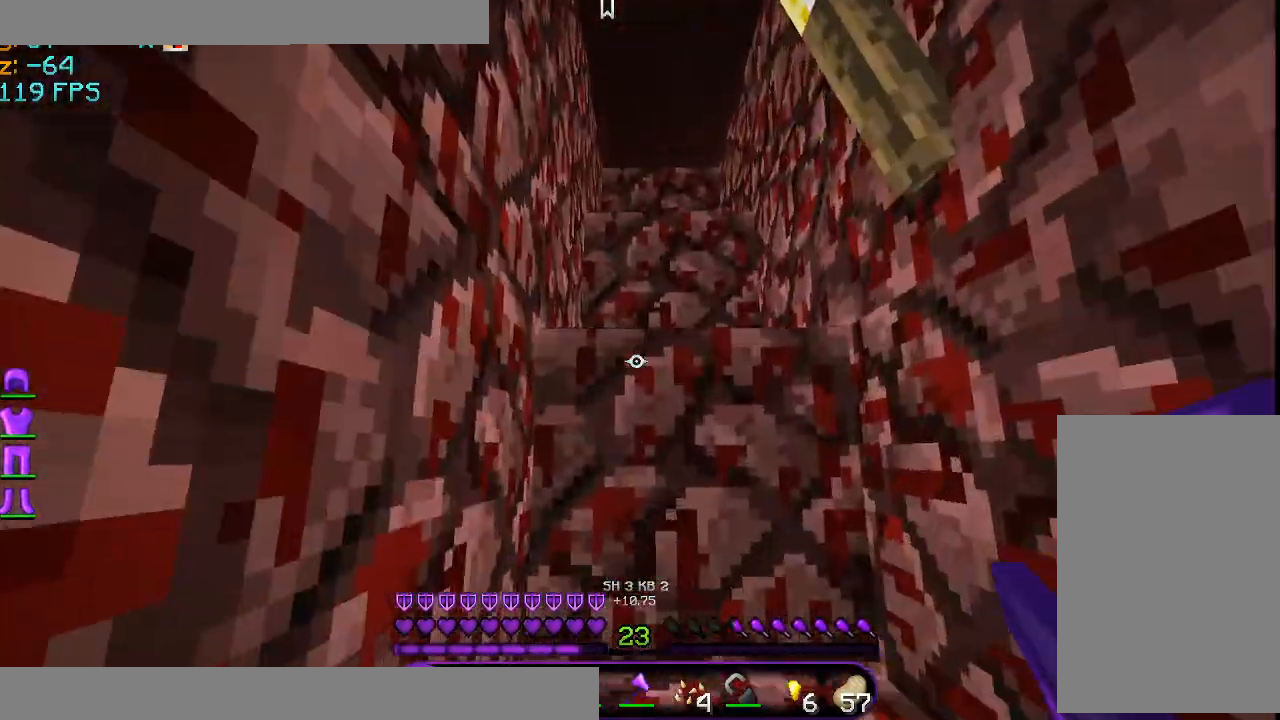
{"keys": ["w"], "mouse": [], "events": [[167, "space", "down"], [292, "space", "up"]]}
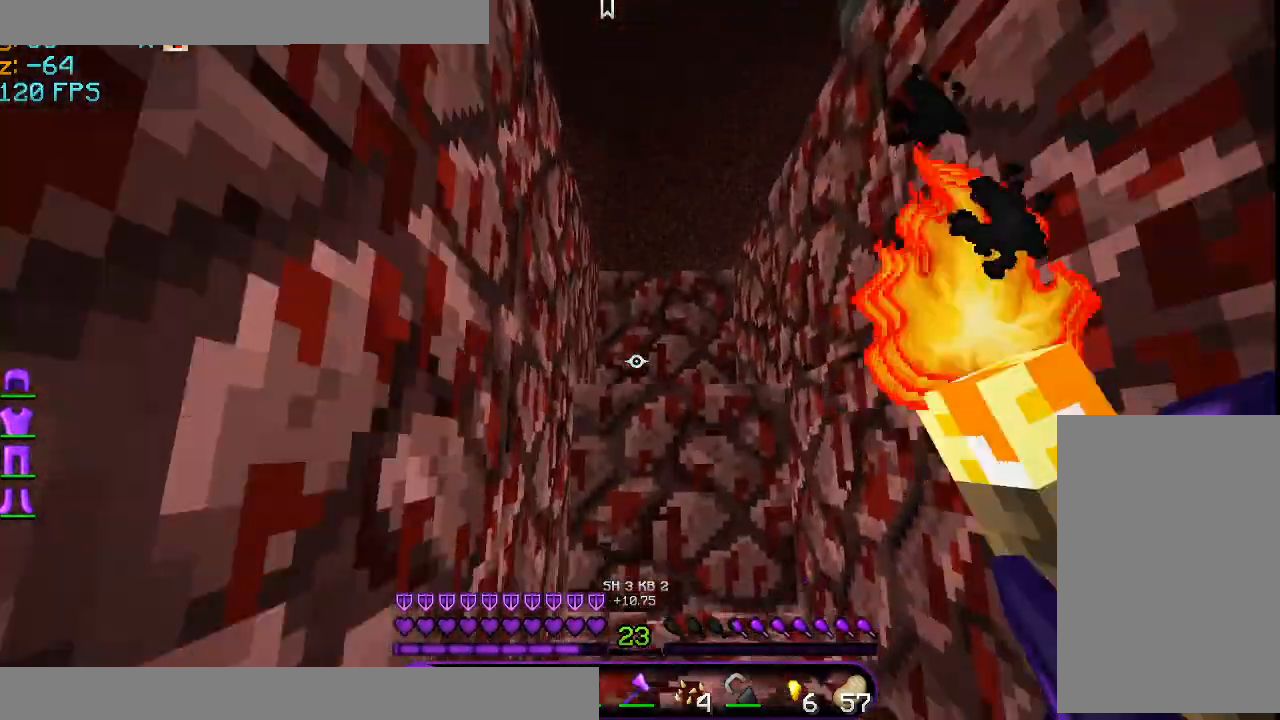
{"keys": ["space", "w"], "mouse": [], "events": [[41, "space", "down"], [208, "space", "up"], [417, "space", "down"]]}
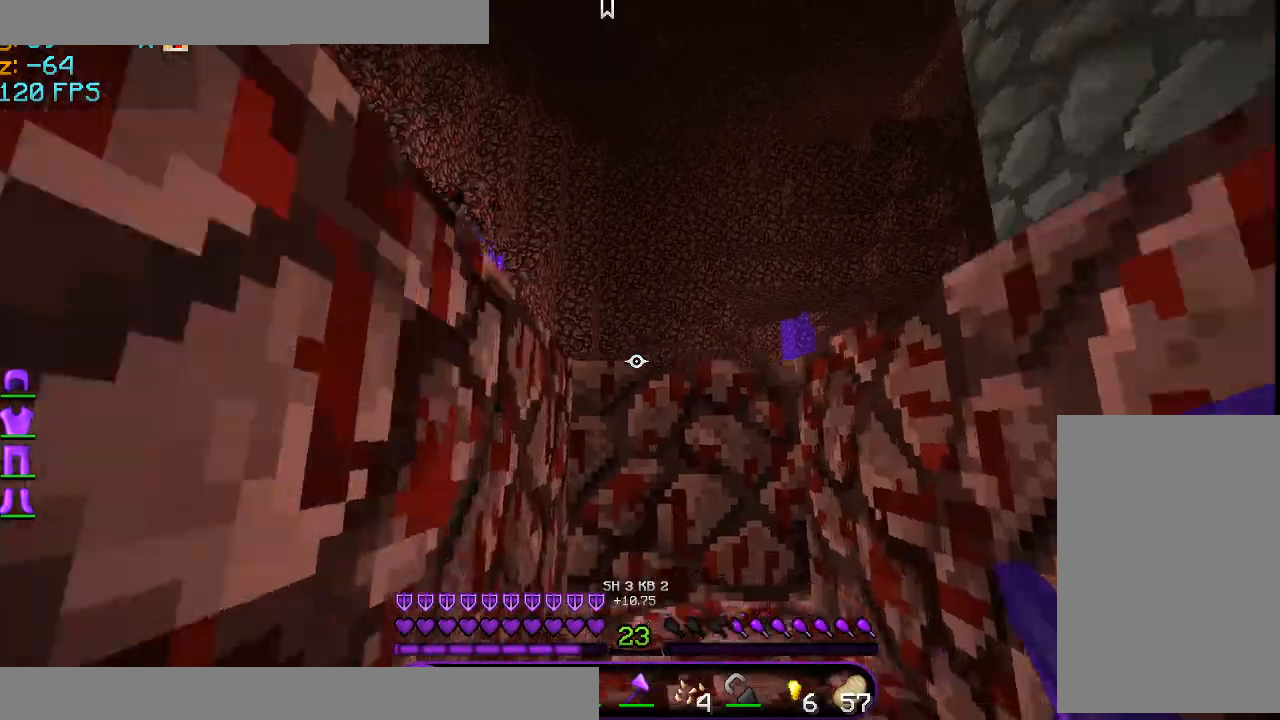
{"keys": ["space", "w"], "mouse": [], "events": [[84, "space", "up"], [417, "space", "down"]]}
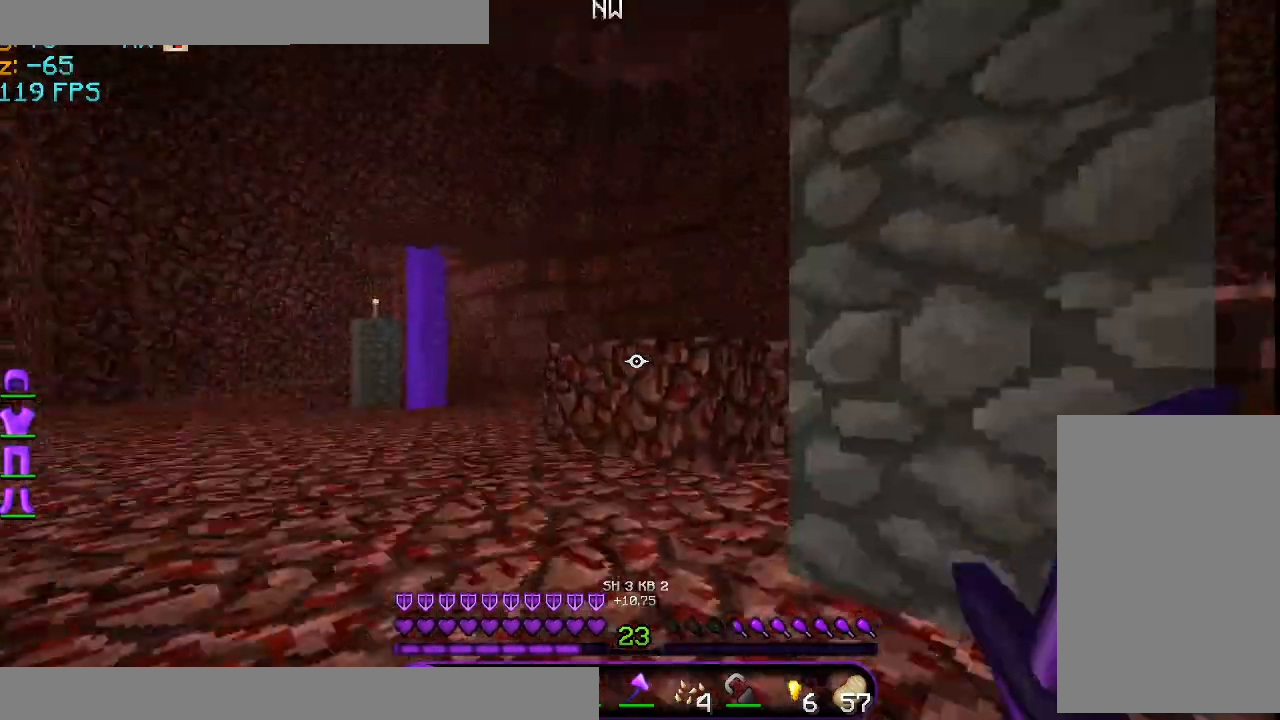
{"keys": [], "mouse": [], "events": [[41, "a", "down"], [167, "space", "up"], [208, "w", "up"], [250, "a", "up"]]}
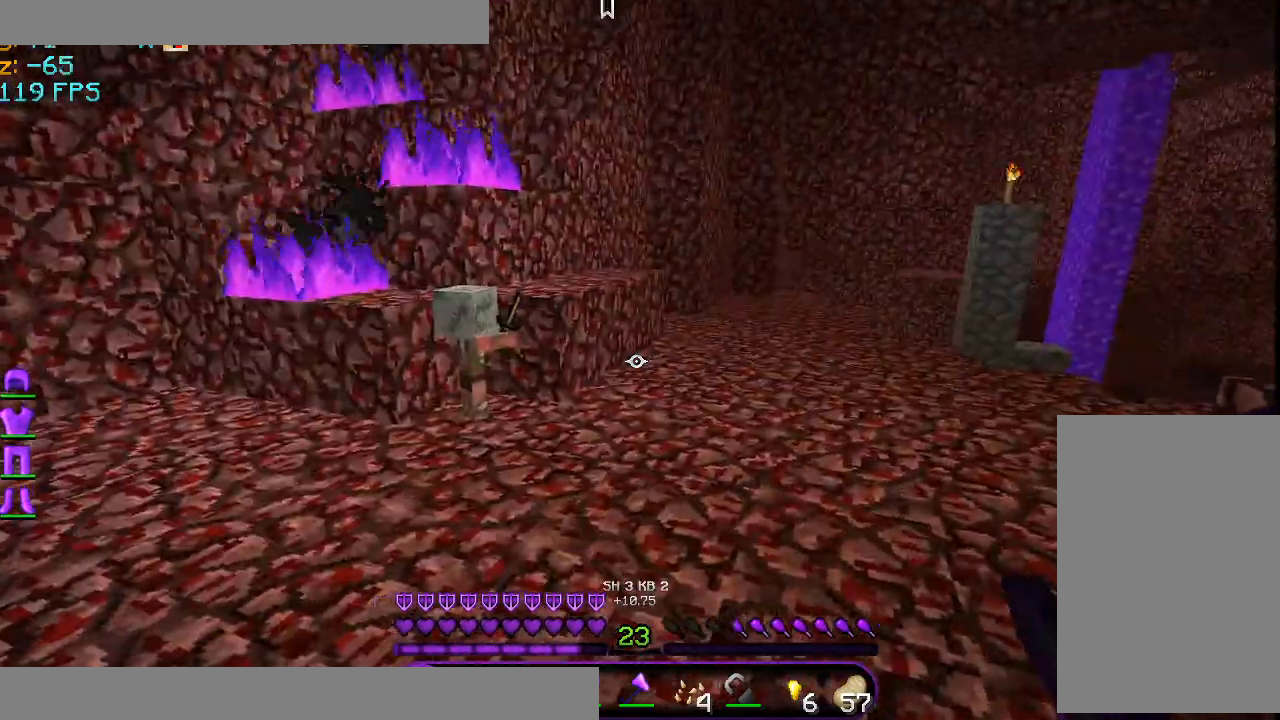
{"keys": ["w"], "mouse": [], "events": [[334, "w", "down"]]}
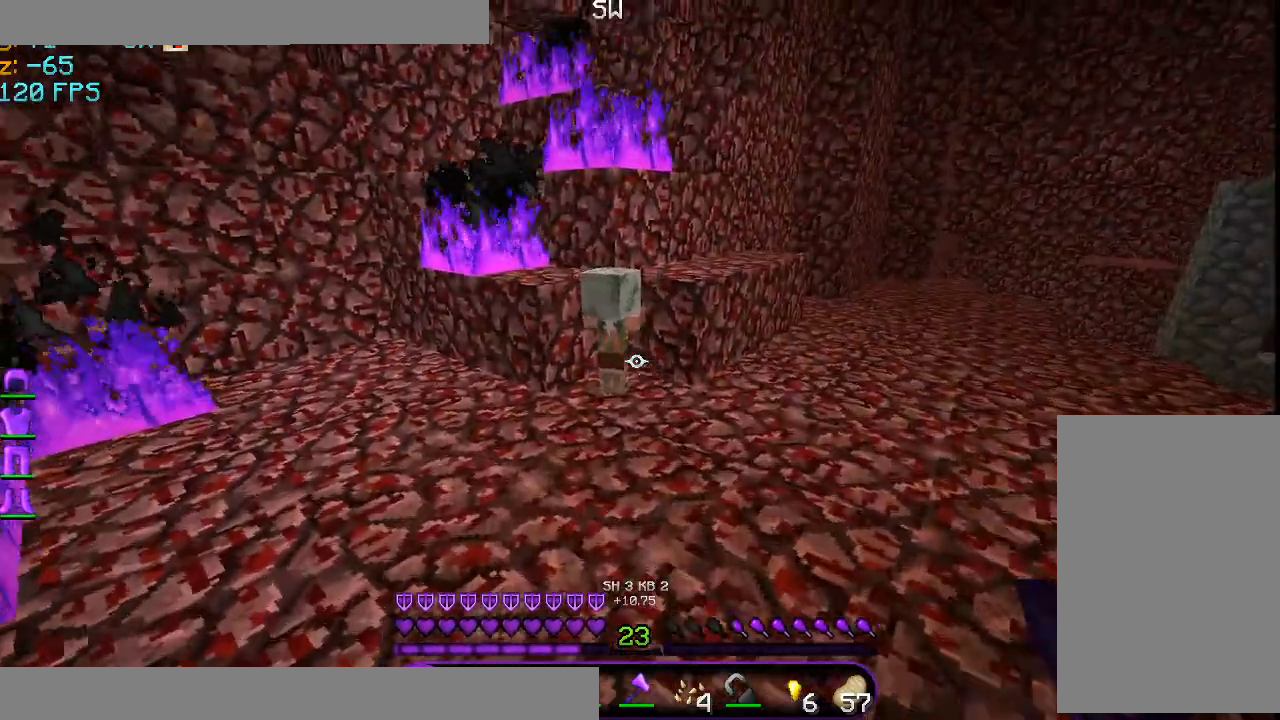
{"keys": [], "mouse": ["left"], "events": [[41, "w", "up"], [292, "mouse_left", "down"], [333, "mouse_left", "up"], [459, "mouse_left", "down"]]}
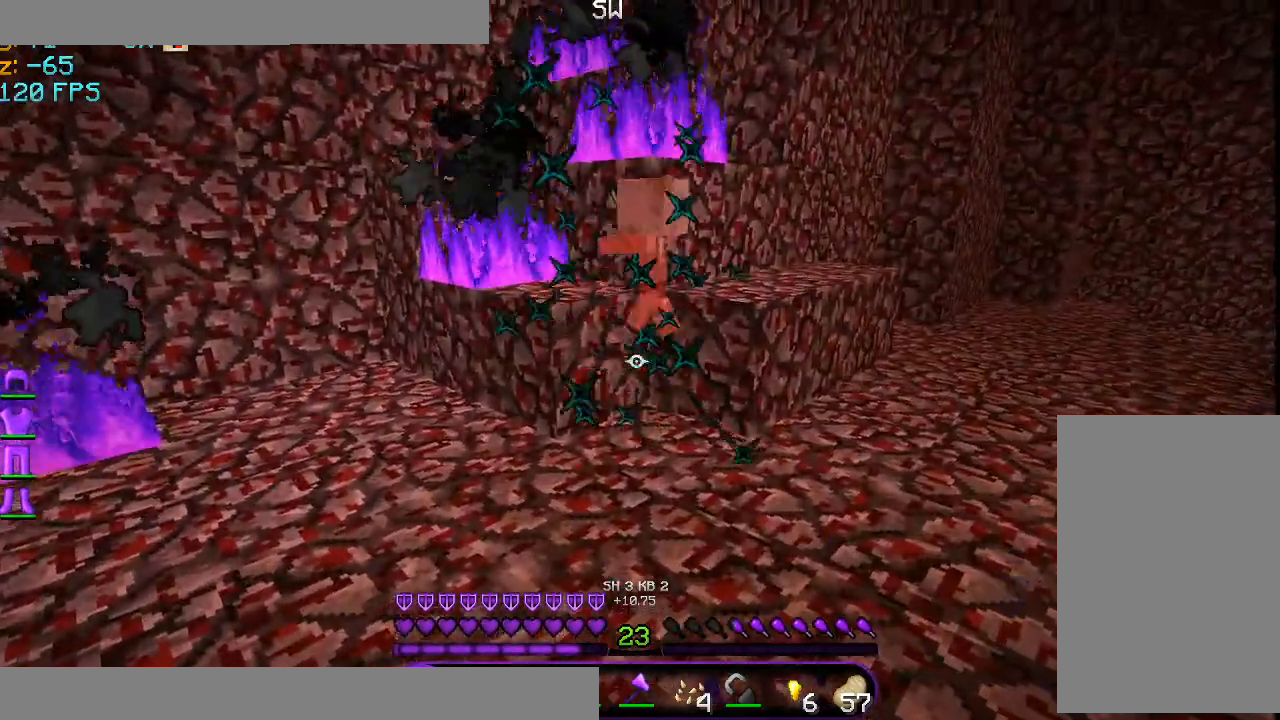
{"keys": [], "mouse": ["left"], "events": [[42, "mouse_left", "up"], [125, "mouse_left", "down"], [209, "mouse_left", "up"], [292, "mouse_left", "down"], [376, "mouse_left", "up"], [501, "mouse_left", "down"]]}
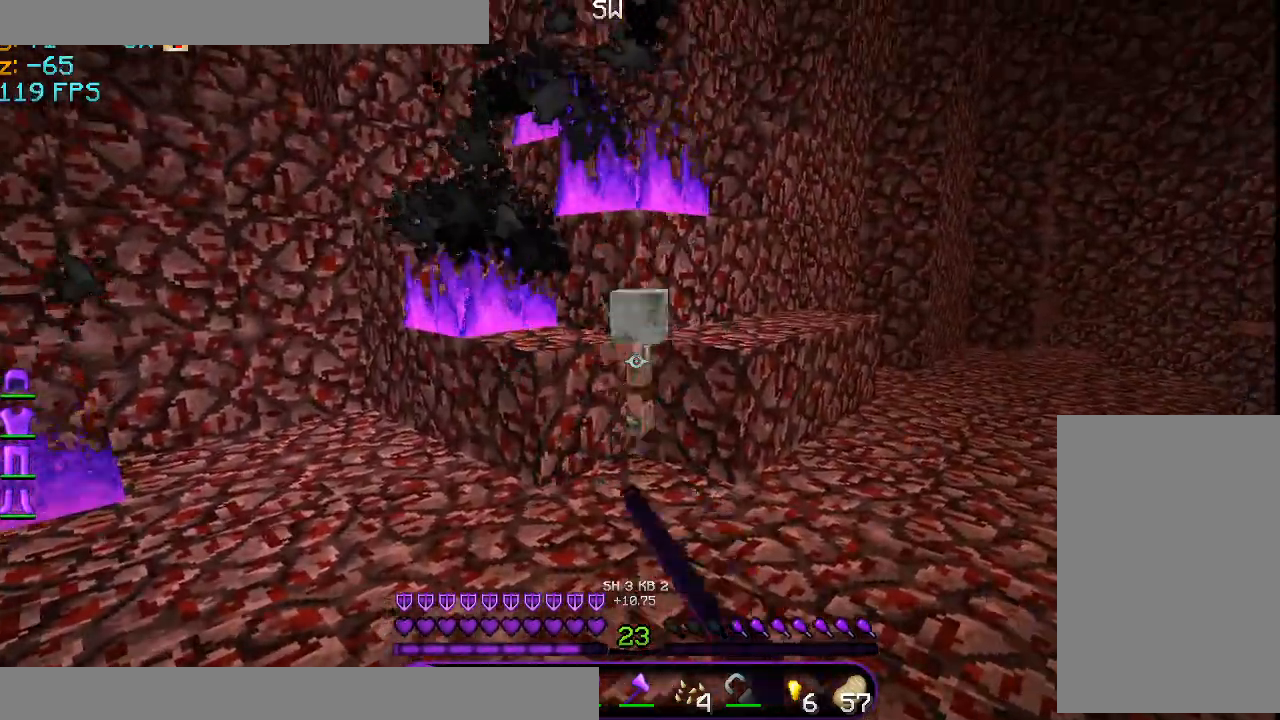
{"keys": [], "mouse": ["left"], "events": [[83, "mouse_left", "up"], [125, "mouse_left", "down"], [250, "mouse_left", "up"], [333, "mouse_left", "down"], [375, "mouse_left", "up"], [500, "mouse_left", "down"]]}
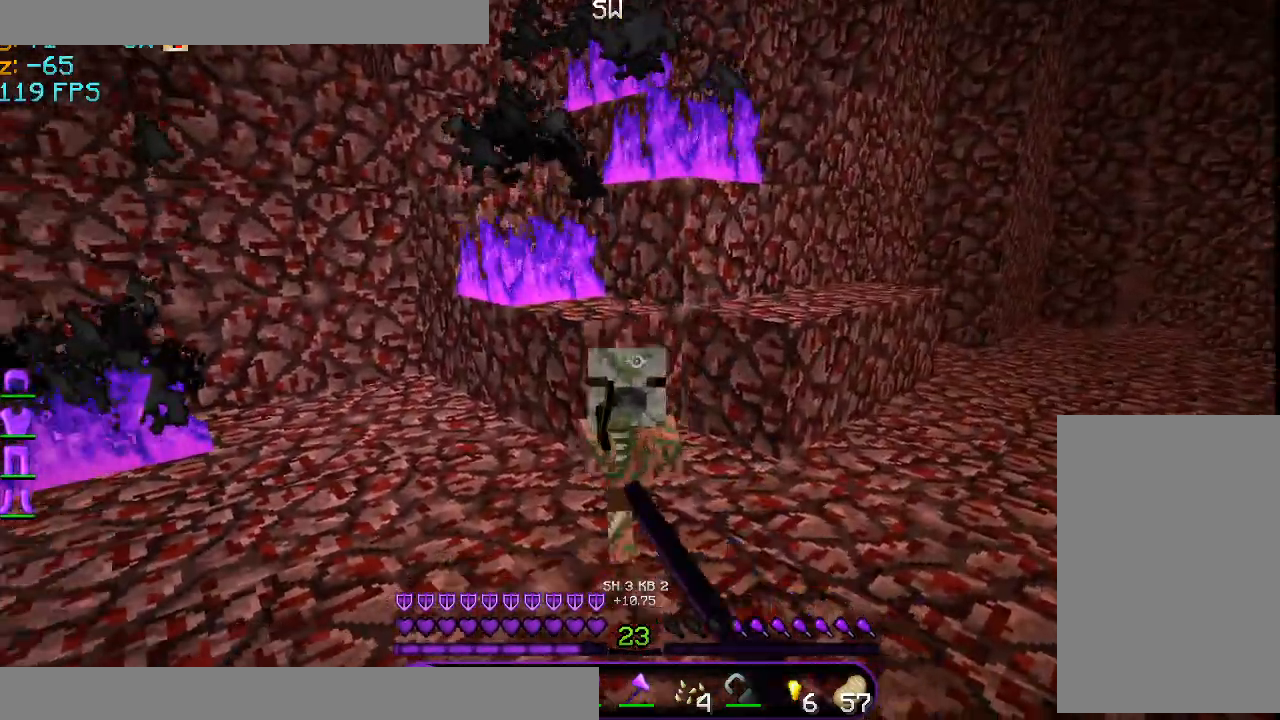
{"keys": ["w"], "mouse": [], "events": [[42, "w", "down"], [84, "mouse_left", "up"], [125, "w", "up"], [209, "mouse_left", "down"], [209, "s", "down"], [292, "mouse_left", "up"], [376, "s", "up"], [501, "w", "down"]]}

* * * * * * *

Work request → Go through the records above and return each line in which the word "space" occurs.

The completed task →
{"keys": ["w"], "mouse": [], "events": [[167, "space", "down"], [292, "space", "up"]]}
{"keys": ["space", "w"], "mouse": [], "events": [[41, "space", "down"], [208, "space", "up"], [417, "space", "down"]]}
{"keys": ["space", "w"], "mouse": [], "events": [[84, "space", "up"], [417, "space", "down"]]}
{"keys": [], "mouse": [], "events": [[41, "a", "down"], [167, "space", "up"], [208, "w", "up"], [250, "a", "up"]]}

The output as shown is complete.